[[ Given records, beginning ]]

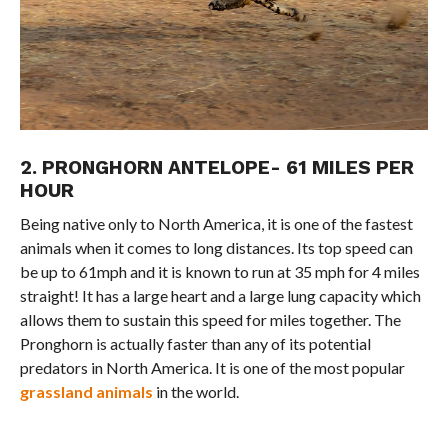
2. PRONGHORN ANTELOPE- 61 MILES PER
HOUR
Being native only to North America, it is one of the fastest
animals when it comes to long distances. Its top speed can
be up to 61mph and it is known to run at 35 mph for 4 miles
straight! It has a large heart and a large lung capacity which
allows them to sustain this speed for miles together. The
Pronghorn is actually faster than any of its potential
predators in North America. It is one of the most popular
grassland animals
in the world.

[[ Given records, end ]]
[[ Given records, beginning ]]

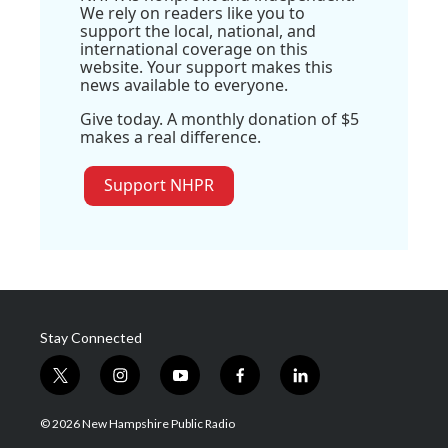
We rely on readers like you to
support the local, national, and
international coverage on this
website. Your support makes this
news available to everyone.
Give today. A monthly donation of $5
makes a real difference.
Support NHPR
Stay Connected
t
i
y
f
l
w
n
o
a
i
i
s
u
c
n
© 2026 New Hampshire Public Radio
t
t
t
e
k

[[ Given records, end ]]

Exercise brief
Please edit the lines from the one with "2. PRONGHORN ANTELOPE- 61 MILES PER" up to and including the one with "allows them to", swapping "speed" for "pace" and keeping everything else unchanged. Give back only those lines.

Response area
2. PRONGHORN ANTELOPE- 61 MILES PER
HOUR
Being native only to North America, it is one of the fastest
animals when it comes to long distances. Its top pace can
be up to 61mph and it is known to run at 35 mph for 4 miles
straight! It has a large heart and a large lung capacity which
allows them to sustain this pace for miles together. The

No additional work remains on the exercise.